(Extracted page text data)

········

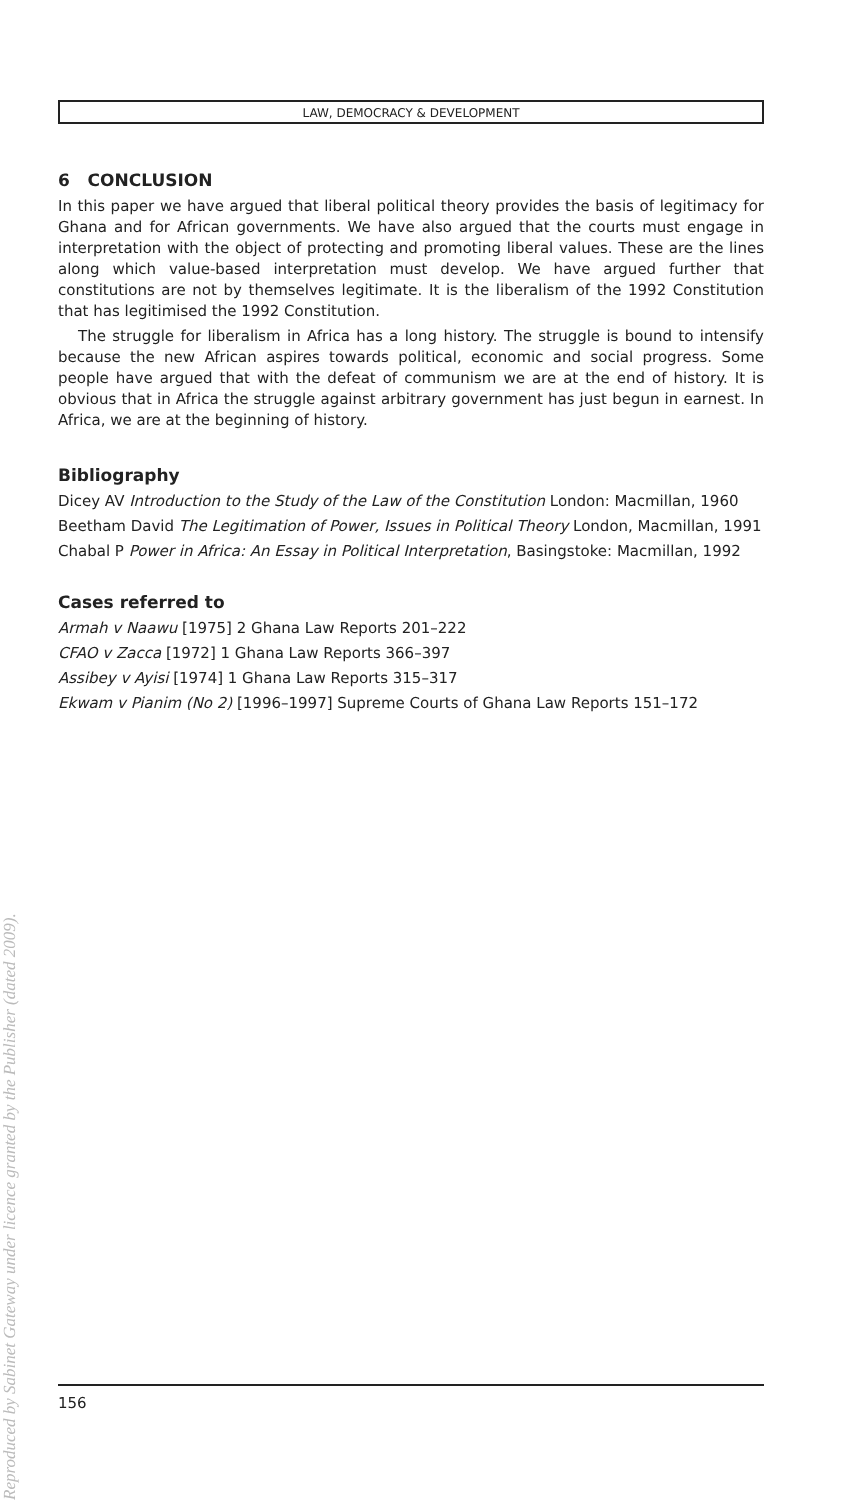LAW, DEMOCRACY & DEVELOPMENT
6 CONCLUSION
In this paper we have argued that liberal political theory provides the basis of legitimacy for Ghana and for African governments. We have also argued that the courts must engage in interpretation with the object of protecting and promoting liberal values. These are the lines along which value-based interpretation must develop. We have argued further that constitutions are not by themselves legitimate. It is the liberalism of the 1992 Constitution that has legitimised the 1992 Constitution.
The struggle for liberalism in Africa has a long history. The struggle is bound to intensify because the new African aspires towards political, economic and social progress. Some people have argued that with the defeat of communism we are at the end of history. It is obvious that in Africa the struggle against arbitrary government has just begun in earnest. In Africa, we are at the beginning of history.
Bibliography
Dicey AV Introduction to the Study of the Law of the Constitution London: Macmillan, 1960
Beetham David The Legitimation of Power, Issues in Political Theory London, Macmillan, 1991
Chabal P Power in Africa: An Essay in Political Interpretation, Basingstoke: Macmillan, 1992
Cases referred to
Armah v Naawu [1975] 2 Ghana Law Reports 201–222
CFAO v Zacca [1972] 1 Ghana Law Reports 366–397
Assibey v Ayisi [1974] 1 Ghana Law Reports 315–317
Ekwam v Pianim (No 2) [1996–1997] Supreme Courts of Ghana Law Reports 151–172
156
Reproduced by Sabinet Gateway under licence granted by the Publisher (dated 2009).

········

TASK BRIEF —
Once you find the line with "In this paper" in the entries above, output it and each line after it up to and including the line with "Armah v Naawu", and nothing else.

SOLUTION TO THIS PROBLEM —
In this paper we have argued that liberal political theory provides the basis of legitimacy for Ghana and for African governments. We have also argued that the courts must engage in interpretation with the object of protecting and promoting liberal values. These are the lines along which value-based interpretation must develop. We have argued further that constitutions are not by themselves legitimate. It is the liberalism of the 1992 Constitution that has legitimised the 1992 Constitution.
The struggle for liberalism in Africa has a long history. The struggle is bound to intensify because the new African aspires towards political, economic and social progress. Some people have argued that with the defeat of communism we are at the end of history. It is obvious that in Africa the struggle against arbitrary government has just begun in earnest. In Africa, we are at the beginning of history.
Bibliography
Dicey AV Introduction to the Study of the Law of the Constitution London: Macmillan, 1960
Beetham David The Legitimation of Power, Issues in Political Theory London, Macmillan, 1991
Chabal P Power in Africa: An Essay in Political Interpretation, Basingstoke: Macmillan, 1992
Cases referred to
Armah v Naawu [1975] 2 Ghana Law Reports 201–222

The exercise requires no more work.